Rezension

Hartes Leben im Dresden des 19. Jahrhunderts

Die Tote im Fechtsaal - Helga Glaesener

Die Tote im Fechtsaal
von Helga Glaesener

Bewertet mit 5 Sternen

1869 Dresden. Als alleinerziehende Mutter eröffnet Annie eine Fechtschule nur für Frauen, um das Auskommen für sich und ihre Tochter zu sichern, was bei ihrem Vermieter nicht gern gesehen ist. Mit Schutzgeldeintreibern hat sie ebenso Probleme wie mit ihrem Umfeld, doch Annie lässt sich so schnell nicht unterbuttern und kämpft mit allen Mitteln. Eines Tages findet sie eine ihrer Schülerinnen ausgerechnet in ihrem Fechtsaal ermordet auf. Die Tote war eine recht bekannte Tänzerin an der Oper. Da Annie nicht viel Vertrauen in die örtliche Polizei hat, für die sie ohne Beweise schnell als Täterin feststeht, engagiert sie den ehemaligen Staatsanwalt Daniel Raabe, der nun als Privatdetektiv arbeitet und neuen Ermittlungsmethoden recht aufgeschlossen gegenübersteht. Mit ihm zusammen macht sie sich auf Spurensuche und schon bald führen Hinweise zur örtlichen Freimaurerloge. Wird es Daniel und Annie gelingen, den Mord aufzuklären?

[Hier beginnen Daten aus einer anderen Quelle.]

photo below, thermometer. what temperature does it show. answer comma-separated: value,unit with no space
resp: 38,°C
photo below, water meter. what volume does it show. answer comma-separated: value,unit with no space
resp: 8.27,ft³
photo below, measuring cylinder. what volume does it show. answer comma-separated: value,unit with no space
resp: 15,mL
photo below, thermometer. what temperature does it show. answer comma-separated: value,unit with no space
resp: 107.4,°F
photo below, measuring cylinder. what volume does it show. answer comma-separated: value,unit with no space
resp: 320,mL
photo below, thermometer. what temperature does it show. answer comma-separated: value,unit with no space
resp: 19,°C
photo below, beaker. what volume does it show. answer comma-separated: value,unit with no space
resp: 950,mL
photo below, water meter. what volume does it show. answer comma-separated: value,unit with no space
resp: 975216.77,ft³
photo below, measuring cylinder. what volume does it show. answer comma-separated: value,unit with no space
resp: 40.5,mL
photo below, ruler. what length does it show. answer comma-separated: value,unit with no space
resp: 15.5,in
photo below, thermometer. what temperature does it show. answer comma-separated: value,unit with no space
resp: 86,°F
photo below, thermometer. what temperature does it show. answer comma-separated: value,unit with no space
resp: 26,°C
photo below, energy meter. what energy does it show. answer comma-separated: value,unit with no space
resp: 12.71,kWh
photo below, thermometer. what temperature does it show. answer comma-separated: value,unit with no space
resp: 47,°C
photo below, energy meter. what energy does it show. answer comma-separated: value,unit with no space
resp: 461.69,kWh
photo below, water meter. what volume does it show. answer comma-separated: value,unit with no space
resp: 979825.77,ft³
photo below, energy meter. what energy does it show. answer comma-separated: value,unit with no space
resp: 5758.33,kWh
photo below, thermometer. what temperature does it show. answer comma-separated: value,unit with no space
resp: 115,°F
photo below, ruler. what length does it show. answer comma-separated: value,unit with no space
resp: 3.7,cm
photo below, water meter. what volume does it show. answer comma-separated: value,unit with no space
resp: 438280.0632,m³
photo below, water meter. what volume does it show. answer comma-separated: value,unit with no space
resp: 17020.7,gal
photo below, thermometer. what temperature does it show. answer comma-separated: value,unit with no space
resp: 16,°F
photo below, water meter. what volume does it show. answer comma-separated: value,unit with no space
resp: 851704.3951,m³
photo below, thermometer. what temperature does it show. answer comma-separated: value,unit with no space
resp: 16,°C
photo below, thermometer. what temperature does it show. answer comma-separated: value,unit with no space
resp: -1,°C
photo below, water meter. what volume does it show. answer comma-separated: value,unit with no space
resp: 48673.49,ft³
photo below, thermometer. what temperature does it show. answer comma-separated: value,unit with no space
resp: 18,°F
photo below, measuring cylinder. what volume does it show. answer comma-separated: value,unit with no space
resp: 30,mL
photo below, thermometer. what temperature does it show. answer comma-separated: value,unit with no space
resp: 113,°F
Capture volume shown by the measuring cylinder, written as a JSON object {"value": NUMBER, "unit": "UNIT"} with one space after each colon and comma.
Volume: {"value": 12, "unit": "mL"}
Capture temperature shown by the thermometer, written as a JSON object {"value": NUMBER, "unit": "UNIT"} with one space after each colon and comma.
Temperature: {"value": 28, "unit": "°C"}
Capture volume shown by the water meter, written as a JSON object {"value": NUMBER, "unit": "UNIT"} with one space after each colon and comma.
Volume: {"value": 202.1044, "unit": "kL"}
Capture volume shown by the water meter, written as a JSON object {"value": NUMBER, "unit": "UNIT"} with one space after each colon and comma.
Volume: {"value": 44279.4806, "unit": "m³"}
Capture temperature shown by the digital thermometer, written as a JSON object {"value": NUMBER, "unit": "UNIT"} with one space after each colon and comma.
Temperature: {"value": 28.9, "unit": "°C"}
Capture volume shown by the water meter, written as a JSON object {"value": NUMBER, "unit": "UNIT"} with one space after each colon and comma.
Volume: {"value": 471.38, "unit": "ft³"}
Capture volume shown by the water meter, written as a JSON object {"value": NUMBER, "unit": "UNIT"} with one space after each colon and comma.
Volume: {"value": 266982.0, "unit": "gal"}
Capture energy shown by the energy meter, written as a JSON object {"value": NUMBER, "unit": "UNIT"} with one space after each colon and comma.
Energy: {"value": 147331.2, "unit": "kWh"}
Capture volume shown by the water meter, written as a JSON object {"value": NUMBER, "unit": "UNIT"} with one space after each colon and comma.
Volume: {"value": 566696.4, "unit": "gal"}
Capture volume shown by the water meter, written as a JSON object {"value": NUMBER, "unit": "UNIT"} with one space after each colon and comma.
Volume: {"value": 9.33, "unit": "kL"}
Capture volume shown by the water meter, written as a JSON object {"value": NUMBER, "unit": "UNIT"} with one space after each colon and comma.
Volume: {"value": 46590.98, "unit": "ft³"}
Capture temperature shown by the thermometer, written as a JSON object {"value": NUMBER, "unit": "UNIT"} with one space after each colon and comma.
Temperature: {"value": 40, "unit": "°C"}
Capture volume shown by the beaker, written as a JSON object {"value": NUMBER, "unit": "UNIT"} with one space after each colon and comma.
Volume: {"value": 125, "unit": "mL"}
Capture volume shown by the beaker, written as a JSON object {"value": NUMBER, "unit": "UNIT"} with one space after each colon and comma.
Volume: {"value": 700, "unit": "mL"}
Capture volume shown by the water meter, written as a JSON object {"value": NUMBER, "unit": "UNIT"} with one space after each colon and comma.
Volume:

Helga Glaesener hat mit ihrem Buch „Die Tote im Fechtsaal“ einen sehr unterhaltsamen und spannenden historischen Kriminalroman vorgelegt. Der Schreibstil ist flüssig und zieht den Leser regelrecht in eine vergangene Zeit, in der Frauen kaum eigenen Geschäften und Tätigkeiten nachkommen konnten ohne einen Mann im Rücken. An der Seite von Annie erlebt der Leser, wie es ist, sich dem Kampf gegen Vorurteile und schiefe Blicke zu stellen und dabei sich und sein Kind allein einigermaßen durchzubringen. Kriminelle vermuten leichtes Spiel, handelt es sich doch um ein Weibsbild, um dort ohne eine Gegenleistung abzukassieren. Annie muss sich all diesem stellen und gerät dann auch noch ins Fadenkreuz der Polizei, die sich kaum Mühe gibt, den wahren Täter zu suchen. Eine Frau aus der untersten Schicht kommt für sie genau richtig, um den Fall schnell zu lösen. Glaesener legt den Spannungsbogen genau richtig an und lässt den Leser schnell zum Mitglied des Ermittlungsteams werden. Die Entdeckung neuer erkennungsdienstlicher Methoden wird sehr schön in die Handlung eingewoben und macht die Geschichte umso spannender. Heute ist eine Mordermittlung ohne diese Entdeckungen gar nicht mehr zu denken. Auch den historischen sowie politischen Hintergrund hat die Autorin wunderbar eingeflochten, so dass ein recht authentisches Bild der damaligen Zeit vor dem Auge des Lesers entsteht.

Die Charaktere sind sehr gut ausgearbeitet und mit individuellen Ecken und Kanten versehen. Sie wirken sehr real und lebensecht, so dass sich der Leser gut in sie hineinversetzen kann, um mit ihnen zu fühlen, zu fiebern und zu hoffen. Annie ist eine sympathische Frau, die für sich und ihr Kind hart arbeiten muss, um über die Runden zu kommen. Sie scheut sich nicht, die Ärmel hochzukrempeln, aber sie lässt sich auch nicht die Butter vom Brot nehmen. Sie ist gewitzt, neugierig und lässt sich nichts gefallen, auch wenn die Widerstände manchmal recht groß erscheinen. Daniel Raabe musste schon einen schweren Schicksalsschlag ertragen, denn er verlor Frau und Kind bei einem Brand. Er ist neuen Ermittlungsmethoden gegenüber aufgeschlossen und nutzt diese, um Ergebnisse zu erzielen. Er stammt aus einer Gesellschaftsschicht, die Annie bisher verschlossen geblieben ist. Gerade deshalb sind die Zusammenarbeit der beiden sowie das langsame Annähern umso interessanter. Protagonisten wie der Zwerg Schmitt geben der Handlung zusätzliche Spannung und laden zum Rätseln ein.

„Die Tote im Fechtsaal“ ist ein sehr fesselnder historischer (Kriminal-)Roman, der Geschichte und Spannung wunderbar miteinander vereint. Verdiente Leseempfehlung für unterhaltsame Lesestunden.